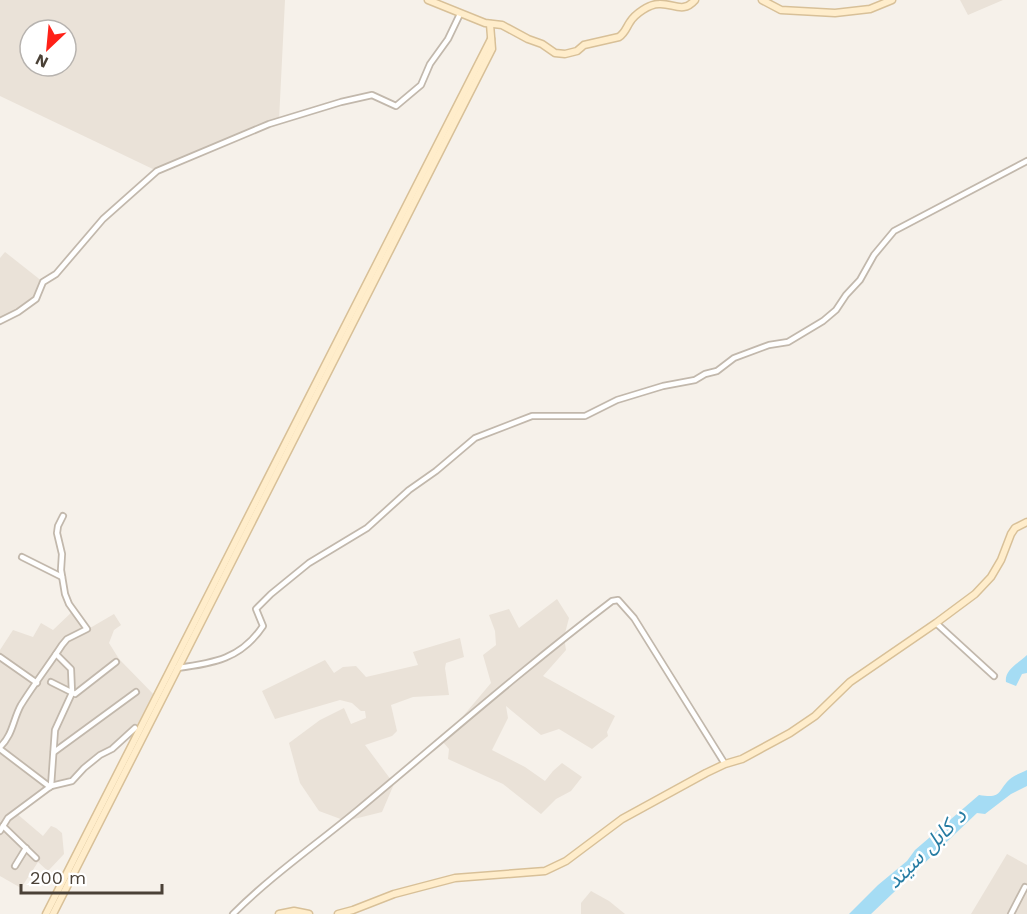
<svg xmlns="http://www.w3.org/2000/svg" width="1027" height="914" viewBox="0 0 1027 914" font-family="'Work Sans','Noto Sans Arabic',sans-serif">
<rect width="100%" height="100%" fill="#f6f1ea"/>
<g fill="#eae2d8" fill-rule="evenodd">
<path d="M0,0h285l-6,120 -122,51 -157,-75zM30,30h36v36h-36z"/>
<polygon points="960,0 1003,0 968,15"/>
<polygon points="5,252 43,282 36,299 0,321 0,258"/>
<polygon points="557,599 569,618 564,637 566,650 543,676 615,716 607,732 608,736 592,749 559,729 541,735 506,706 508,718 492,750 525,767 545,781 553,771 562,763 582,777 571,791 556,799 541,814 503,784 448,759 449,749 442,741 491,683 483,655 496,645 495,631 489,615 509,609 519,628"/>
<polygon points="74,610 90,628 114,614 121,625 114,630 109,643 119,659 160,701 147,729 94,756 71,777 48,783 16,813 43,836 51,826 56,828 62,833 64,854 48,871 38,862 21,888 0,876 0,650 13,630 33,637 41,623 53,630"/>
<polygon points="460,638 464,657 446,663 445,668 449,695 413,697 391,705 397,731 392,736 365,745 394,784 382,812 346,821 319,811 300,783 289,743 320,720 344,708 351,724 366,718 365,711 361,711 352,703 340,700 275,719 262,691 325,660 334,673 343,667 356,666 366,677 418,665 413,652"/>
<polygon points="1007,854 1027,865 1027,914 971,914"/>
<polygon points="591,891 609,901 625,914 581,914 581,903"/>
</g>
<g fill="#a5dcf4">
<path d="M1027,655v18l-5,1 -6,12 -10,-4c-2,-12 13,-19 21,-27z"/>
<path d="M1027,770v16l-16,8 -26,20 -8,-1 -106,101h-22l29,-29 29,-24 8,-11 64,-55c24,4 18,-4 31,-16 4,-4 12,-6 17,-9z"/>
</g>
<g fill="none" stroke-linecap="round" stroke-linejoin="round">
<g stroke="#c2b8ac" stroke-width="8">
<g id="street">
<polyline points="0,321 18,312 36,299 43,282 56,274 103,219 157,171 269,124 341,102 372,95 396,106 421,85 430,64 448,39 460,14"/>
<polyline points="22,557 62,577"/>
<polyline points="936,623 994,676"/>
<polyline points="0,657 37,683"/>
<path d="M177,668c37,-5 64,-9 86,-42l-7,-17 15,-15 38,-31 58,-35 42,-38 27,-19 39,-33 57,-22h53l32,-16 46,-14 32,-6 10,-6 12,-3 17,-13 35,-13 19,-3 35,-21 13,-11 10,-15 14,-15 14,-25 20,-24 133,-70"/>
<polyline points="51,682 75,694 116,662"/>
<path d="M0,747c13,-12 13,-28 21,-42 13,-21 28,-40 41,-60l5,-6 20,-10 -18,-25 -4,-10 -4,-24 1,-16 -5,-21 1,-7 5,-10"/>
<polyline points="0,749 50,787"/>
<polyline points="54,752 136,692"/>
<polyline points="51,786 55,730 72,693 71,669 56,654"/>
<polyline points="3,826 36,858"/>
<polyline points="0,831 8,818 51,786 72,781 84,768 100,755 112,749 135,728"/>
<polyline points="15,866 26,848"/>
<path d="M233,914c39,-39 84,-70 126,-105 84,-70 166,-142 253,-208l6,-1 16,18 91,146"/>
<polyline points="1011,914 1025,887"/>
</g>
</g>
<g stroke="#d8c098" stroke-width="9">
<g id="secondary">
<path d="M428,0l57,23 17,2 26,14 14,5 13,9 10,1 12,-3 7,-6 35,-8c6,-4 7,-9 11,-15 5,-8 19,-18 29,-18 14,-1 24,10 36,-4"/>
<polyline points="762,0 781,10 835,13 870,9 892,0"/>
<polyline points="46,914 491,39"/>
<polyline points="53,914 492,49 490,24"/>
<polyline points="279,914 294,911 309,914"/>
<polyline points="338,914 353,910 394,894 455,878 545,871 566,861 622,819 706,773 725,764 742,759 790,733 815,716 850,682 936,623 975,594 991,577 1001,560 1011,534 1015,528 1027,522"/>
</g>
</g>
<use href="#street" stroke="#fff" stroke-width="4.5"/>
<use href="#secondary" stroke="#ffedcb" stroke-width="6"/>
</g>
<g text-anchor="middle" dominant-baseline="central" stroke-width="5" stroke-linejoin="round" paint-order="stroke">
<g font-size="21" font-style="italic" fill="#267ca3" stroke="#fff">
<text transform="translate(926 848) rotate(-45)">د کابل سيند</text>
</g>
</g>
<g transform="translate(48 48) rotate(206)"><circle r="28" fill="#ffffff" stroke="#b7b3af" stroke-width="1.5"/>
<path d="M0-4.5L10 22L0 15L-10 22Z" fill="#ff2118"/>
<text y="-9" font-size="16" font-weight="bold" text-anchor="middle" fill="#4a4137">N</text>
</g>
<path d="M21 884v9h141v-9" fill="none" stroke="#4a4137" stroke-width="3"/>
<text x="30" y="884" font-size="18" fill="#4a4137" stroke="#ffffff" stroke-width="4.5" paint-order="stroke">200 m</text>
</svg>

********

__Instructions for the task__: Without including any pictures, reproduce the listing exactly.

__Result below__:
<svg xmlns="http://www.w3.org/2000/svg" width="1027" height="914" viewBox="0 0 1027 914" font-family="'Work Sans','Noto Sans Arabic',sans-serif">
<rect width="100%" height="100%" fill="#f6f1ea"/>
<g fill="#eae2d8" fill-rule="evenodd">
<path d="M0,0h285l-6,120 -122,51 -157,-75zM30,30h36v36h-36z"/>
<polygon points="960,0 1003,0 968,15"/>
<polygon points="5,252 43,282 36,299 0,321 0,258"/>
<polygon points="557,599 569,618 564,637 566,650 543,676 615,716 607,732 608,736 592,749 559,729 541,735 506,706 508,718 492,750 525,767 545,781 553,771 562,763 582,777 571,791 556,799 541,814 503,784 448,759 449,749 442,741 491,683 483,655 496,645 495,631 489,615 509,609 519,628"/>
<polygon points="74,610 90,628 114,614 121,625 114,630 109,643 119,659 160,701 147,729 94,756 71,777 48,783 16,813 43,836 51,826 56,828 62,833 64,854 48,871 38,862 21,888 0,876 0,650 13,630 33,637 41,623 53,630"/>
<polygon points="460,638 464,657 446,663 445,668 449,695 413,697 391,705 397,731 392,736 365,745 394,784 382,812 346,821 319,811 300,783 289,743 320,720 344,708 351,724 366,718 365,711 361,711 352,703 340,700 275,719 262,691 325,660 334,673 343,667 356,666 366,677 418,665 413,652"/>
<polygon points="1007,854 1027,865 1027,914 971,914"/>
<polygon points="591,891 609,901 625,914 581,914 581,903"/>
</g>
<g fill="#a5dcf4">
<path d="M1027,655v18l-5,1 -6,12 -10,-4c-2,-12 13,-19 21,-27z"/>
<path d="M1027,770v16l-16,8 -26,20 -8,-1 -106,101h-22l29,-29 29,-24 8,-11 64,-55c24,4 18,-4 31,-16 4,-4 12,-6 17,-9z"/>
</g>
<g fill="none" stroke-linecap="round" stroke-linejoin="round">
<g stroke="#c2b8ac" stroke-width="8">
<g id="street">
<polyline points="0,321 18,312 36,299 43,282 56,274 103,219 157,171 269,124 341,102 372,95 396,106 421,85 430,64 448,39 460,14"/>
<polyline points="22,557 62,577"/>
<polyline points="936,623 994,676"/>
<polyline points="0,657 37,683"/>
<path d="M177,668c37,-5 64,-9 86,-42l-7,-17 15,-15 38,-31 58,-35 42,-38 27,-19 39,-33 57,-22h53l32,-16 46,-14 32,-6 10,-6 12,-3 17,-13 35,-13 19,-3 35,-21 13,-11 10,-15 14,-15 14,-25 20,-24 133,-70"/>
<polyline points="51,682 75,694 116,662"/>
<path d="M0,747c13,-12 13,-28 21,-42 13,-21 28,-40 41,-60l5,-6 20,-10 -18,-25 -4,-10 -4,-24 1,-16 -5,-21 1,-7 5,-10"/>
<polyline points="0,749 50,787"/>
<polyline points="54,752 136,692"/>
<polyline points="51,786 55,730 72,693 71,669 56,654"/>
<polyline points="3,826 36,858"/>
<polyline points="0,831 8,818 51,786 72,781 84,768 100,755 112,749 135,728"/>
<polyline points="15,866 26,848"/>
<path d="M233,914c39,-39 84,-70 126,-105 84,-70 166,-142 253,-208l6,-1 16,18 91,146"/>
<polyline points="1011,914 1025,887"/>
</g>
</g>
<g stroke="#d8c098" stroke-width="9">
<g id="secondary">
<path d="M428,0l57,23 17,2 26,14 14,5 13,9 10,1 12,-3 7,-6 35,-8c6,-4 7,-9 11,-15 5,-8 19,-18 29,-18 14,-1 24,10 36,-4"/>
<polyline points="762,0 781,10 835,13 870,9 892,0"/>
<polyline points="46,914 491,39"/>
<polyline points="53,914 492,49 490,24"/>
<polyline points="279,914 294,911 309,914"/>
<polyline points="338,914 353,910 394,894 455,878 545,871 566,861 622,819 706,773 725,764 742,759 790,733 815,716 850,682 936,623 975,594 991,577 1001,560 1011,534 1015,528 1027,522"/>
</g>
</g>
<use href="#street" stroke="#fff" stroke-width="4.5"/>
<use href="#secondary" stroke="#ffedcb" stroke-width="6"/>
</g>
<g text-anchor="middle" dominant-baseline="central" stroke-width="5" stroke-linejoin="round" paint-order="stroke">
<g font-size="21" font-style="italic" fill="#267ca3" stroke="#fff">
<text transform="translate(926 848) rotate(-45)">د کابل سيند</text>
</g>
</g>
<g transform="translate(48 48) rotate(206)"><circle r="28" fill="#ffffff" stroke="#b7b3af" stroke-width="1.5"/>
<path d="M0-4.5L10 22L0 15L-10 22Z" fill="#ff2118"/>
<text y="-9" font-size="16" font-weight="bold" text-anchor="middle" fill="#4a4137">N</text>
</g>
<path d="M21 884v9h141v-9" fill="none" stroke="#4a4137" stroke-width="3"/>
<text x="30" y="884" font-size="18" fill="#4a4137" stroke="#ffffff" stroke-width="4.5" paint-order="stroke">200 m</text>
</svg>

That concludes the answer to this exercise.